_BRIEF_
Only some lines are wanted. Transcribe, exactly, the lines below from the line with "استمتع بلحظات استرخاء حقيقية" up to and including the line with "فريدة من الراحة والتخلص من التوتر بأقل مجهود.".

======== DATASET EXTRACT

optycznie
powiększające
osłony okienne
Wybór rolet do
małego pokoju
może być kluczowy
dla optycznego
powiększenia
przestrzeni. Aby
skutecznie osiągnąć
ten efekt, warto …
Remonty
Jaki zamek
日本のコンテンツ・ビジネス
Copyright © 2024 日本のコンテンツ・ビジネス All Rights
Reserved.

================
======== DATASET EXTRACT

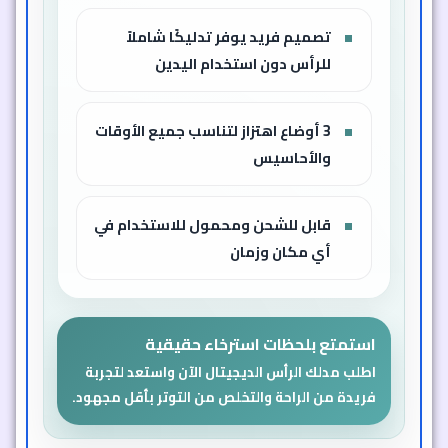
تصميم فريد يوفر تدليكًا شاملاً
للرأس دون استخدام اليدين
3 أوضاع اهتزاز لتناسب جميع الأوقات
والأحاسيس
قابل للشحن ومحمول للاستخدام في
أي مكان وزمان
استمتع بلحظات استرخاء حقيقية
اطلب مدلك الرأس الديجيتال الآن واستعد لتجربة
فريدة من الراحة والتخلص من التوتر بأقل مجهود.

================

_RESULT FOR THIS EXERCISE_
استمتع بلحظات استرخاء حقيقية
اطلب مدلك الرأس الديجيتال الآن واستعد لتجربة
فريدة من الراحة والتخلص من التوتر بأقل مجهود.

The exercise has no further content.